Stated problem: Report every line in the records below that contains the word "satellite", copying each such line in full. Matching is case-sensitive.

● ● ● ● ● ● ●

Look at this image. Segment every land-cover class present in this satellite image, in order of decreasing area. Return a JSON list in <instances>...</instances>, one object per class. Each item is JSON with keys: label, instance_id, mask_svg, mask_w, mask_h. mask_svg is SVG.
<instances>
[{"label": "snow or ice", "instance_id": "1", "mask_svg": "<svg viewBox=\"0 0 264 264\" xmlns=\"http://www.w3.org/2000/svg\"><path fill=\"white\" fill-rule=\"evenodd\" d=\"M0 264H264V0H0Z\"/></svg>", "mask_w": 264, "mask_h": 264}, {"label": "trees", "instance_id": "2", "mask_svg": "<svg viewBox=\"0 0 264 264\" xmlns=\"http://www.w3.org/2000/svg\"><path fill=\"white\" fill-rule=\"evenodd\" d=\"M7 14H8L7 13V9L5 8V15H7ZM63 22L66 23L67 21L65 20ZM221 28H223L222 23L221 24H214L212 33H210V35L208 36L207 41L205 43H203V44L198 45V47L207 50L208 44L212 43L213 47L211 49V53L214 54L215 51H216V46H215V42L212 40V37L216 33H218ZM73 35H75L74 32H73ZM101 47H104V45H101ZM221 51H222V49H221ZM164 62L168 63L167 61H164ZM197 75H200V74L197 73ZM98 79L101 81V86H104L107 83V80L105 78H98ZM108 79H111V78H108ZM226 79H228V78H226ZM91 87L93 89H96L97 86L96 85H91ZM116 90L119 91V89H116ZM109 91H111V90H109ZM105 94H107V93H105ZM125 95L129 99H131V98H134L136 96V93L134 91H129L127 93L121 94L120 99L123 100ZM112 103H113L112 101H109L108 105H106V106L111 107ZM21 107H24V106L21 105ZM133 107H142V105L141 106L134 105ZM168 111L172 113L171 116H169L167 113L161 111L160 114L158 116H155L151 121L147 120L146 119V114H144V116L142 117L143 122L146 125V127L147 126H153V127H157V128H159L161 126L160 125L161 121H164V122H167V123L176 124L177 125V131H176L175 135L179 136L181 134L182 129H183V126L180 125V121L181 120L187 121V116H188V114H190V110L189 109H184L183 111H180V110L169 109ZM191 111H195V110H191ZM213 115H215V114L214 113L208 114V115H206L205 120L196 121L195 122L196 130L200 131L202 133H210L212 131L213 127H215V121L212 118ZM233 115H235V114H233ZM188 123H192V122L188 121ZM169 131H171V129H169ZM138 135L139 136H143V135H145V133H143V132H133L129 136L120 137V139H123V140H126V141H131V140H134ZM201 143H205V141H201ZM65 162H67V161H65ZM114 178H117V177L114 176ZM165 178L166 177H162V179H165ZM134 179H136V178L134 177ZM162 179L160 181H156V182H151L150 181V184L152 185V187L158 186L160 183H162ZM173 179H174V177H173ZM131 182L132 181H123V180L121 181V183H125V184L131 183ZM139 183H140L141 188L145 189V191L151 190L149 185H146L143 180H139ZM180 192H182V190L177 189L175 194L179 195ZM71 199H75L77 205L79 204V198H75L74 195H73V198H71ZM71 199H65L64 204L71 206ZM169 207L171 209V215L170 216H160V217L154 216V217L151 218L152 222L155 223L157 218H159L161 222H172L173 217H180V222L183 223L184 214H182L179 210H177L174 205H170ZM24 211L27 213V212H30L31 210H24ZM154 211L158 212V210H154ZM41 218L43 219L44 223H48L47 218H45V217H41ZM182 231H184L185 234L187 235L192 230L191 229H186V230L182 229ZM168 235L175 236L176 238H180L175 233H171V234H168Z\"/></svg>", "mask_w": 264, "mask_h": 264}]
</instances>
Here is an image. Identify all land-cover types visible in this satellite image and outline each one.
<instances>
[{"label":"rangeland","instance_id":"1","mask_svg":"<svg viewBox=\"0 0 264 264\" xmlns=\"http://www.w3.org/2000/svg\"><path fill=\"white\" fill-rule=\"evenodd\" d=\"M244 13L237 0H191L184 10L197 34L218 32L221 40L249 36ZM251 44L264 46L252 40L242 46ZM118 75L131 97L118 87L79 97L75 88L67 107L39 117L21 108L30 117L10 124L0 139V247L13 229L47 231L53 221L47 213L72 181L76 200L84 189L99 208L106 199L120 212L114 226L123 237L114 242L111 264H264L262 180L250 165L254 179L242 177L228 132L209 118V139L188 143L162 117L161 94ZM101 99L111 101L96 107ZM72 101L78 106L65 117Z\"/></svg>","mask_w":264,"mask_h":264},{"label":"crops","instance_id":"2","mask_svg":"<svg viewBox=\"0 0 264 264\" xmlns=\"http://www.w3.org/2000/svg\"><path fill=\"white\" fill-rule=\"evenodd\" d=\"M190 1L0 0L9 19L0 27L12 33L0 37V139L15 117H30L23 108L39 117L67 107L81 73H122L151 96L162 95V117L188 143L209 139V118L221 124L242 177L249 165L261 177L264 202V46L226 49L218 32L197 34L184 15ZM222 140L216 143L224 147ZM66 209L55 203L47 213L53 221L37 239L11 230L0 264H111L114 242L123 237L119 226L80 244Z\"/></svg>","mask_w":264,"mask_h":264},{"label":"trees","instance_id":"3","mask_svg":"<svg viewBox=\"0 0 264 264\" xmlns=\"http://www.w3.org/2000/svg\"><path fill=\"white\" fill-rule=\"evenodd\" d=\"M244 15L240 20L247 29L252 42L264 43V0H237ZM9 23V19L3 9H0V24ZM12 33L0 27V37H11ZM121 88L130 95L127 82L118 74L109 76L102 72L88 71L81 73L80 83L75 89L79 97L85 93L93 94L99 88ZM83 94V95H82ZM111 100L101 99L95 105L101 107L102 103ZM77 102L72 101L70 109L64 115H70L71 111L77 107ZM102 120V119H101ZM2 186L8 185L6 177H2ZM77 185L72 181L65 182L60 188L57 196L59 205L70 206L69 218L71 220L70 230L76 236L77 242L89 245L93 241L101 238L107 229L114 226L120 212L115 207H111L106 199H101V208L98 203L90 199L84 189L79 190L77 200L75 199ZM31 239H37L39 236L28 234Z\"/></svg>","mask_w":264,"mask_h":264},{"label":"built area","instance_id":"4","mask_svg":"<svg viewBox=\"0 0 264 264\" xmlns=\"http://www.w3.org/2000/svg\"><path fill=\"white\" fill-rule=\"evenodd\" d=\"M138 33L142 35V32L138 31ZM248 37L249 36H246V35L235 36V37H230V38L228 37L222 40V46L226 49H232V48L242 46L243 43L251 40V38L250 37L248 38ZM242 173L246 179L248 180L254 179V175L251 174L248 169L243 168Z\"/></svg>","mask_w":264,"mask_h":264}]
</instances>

● ● ● ● ● ● ●

Solution:
Look at this image. Segment every land-cover class present in this satellite image, in order of decreasing area. Return a JSON list in <instances>...</instances>, one object per class. Each item is JSON with keys: label, instance_id, mask_svg, mask_w, mask_h. mask_svg is SVG.
Here is an image. Identify all land-cover types visible in this satellite image and outline each one.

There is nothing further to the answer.